Katherine Di Palo, PharmD, clinical program manager, Hospital Readmissions Reduction Program, Montefiore Health System, Bronx, New York
In a role she created, Di Palo, 32, has translated her experience as a pharmacist who worked at the bedside to the boardroom at Montefiore Health System, the University Hospital for Albert Einstein College of Medicine. She co-chairs the executive Hospital Readmissions Steering Committee, connecting historic silos to ensure vulnerable patients safely transition from hospital to home. Di Palo directly leads working groups that tackle key initiatives including care infrastructure, information technology changes, clinical data analysis, multidisciplinary education, and care continuum partner engagement to improve outcomes established by the Institute for Healthcare Improvement’s Triple Aim.

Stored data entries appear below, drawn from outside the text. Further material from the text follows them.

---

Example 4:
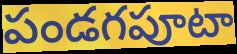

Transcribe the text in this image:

పండగపూటా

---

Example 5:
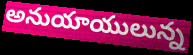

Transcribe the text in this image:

అనుయాయులున్న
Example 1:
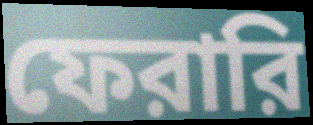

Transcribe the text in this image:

ফেরারি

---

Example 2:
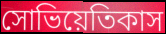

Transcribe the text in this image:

সোভিয়েতিকাস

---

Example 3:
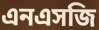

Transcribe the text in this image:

এনএসজি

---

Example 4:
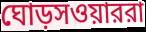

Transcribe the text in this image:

ঘোড়সওয়াররা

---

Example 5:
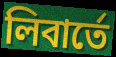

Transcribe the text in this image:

লিবার্তে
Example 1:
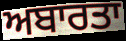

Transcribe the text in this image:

ਅਬਾਰਤਾ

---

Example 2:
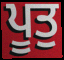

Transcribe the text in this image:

ਪੂਤੁ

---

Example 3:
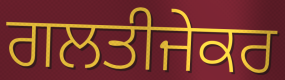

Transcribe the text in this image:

ਗਲਤੀਜੇਕਰ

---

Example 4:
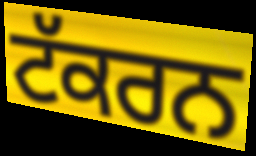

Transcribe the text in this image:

ਟੱਕਰਨ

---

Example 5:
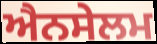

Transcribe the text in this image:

ਐਨਸੇਲਮ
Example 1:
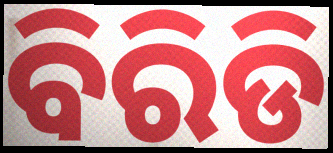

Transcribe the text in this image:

ବିରିଡି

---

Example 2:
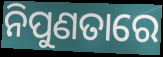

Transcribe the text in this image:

ନିପୁଣତାରେ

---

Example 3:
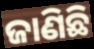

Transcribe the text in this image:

ଜାଣିଛି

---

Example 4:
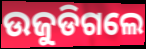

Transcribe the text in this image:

ଉଜୁଡିଗଲେ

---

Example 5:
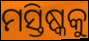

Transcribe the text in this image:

MHE: Why did you choose your profession?
Di Palo: Administration is in my DNA. My father started as an orderly and through education and perseverance rose through the ranks to hospital CEO. Similarly, I began my career as a teenager at a local independent pharmacy and quickly found that clinical pharmacists are integral in evidence-based medicine delivery and patient advocacy. As a result of infinite curiosity, strong mentors, and a desire to challenge the status quo, I shifted from optimizing care at an individual patient level to a systems level within a visionary organization.

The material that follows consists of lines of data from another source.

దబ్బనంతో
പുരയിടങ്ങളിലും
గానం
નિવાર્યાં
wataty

MHE: What has been your biggest learning experience in the industry? What did it teach you?
Di Palo: To successfully transform an initiative from a pilot program to the standard of practice, bidirectional communication is key. Listening to clinicians, leaders, care providers, and most importantly—patients—allows for the development of innovative and common-sense solutions that fit the culture.

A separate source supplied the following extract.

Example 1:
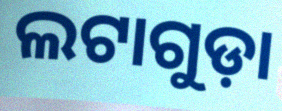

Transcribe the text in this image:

ଲଟାଗୁଡ଼ା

MHE: What change would you like to see in healthcare in the next five to 10 years?
Di Palo: Patient access, especially to primary care in underserved areas, is integral to quality and cost reduction in chronic disease management. Currently, pharmacists are not considered healthcare providers under Medicare Part B despite robust evidence demonstrating their positive impact on outcomes. Many primary care models integrate pharmacists for longitudinal medication management consistent with state scope practice laws and regulations, however lack of reimbursement prevents patients from clinical pharmacy services. Recognition of pharmacists as healthcare providers at the federal level could facilitate team-based, patient-centered care.
MHE: If you could sit down to dinner with anyone involved in healthcare who would it be?
Di Palo: Given the opportunity I would like to meet Hippocrates—the Father of Medicine. I admire his revolutionary thinking, discipline, compassion, and ethics. Finally, the modern translation of the Hippocratic Oath—that there is an art to medicine as well as science, and that warmth, sympathy, and understanding may outweigh the surgeon’s knife or the chemist’s drug—is something I firmly believe.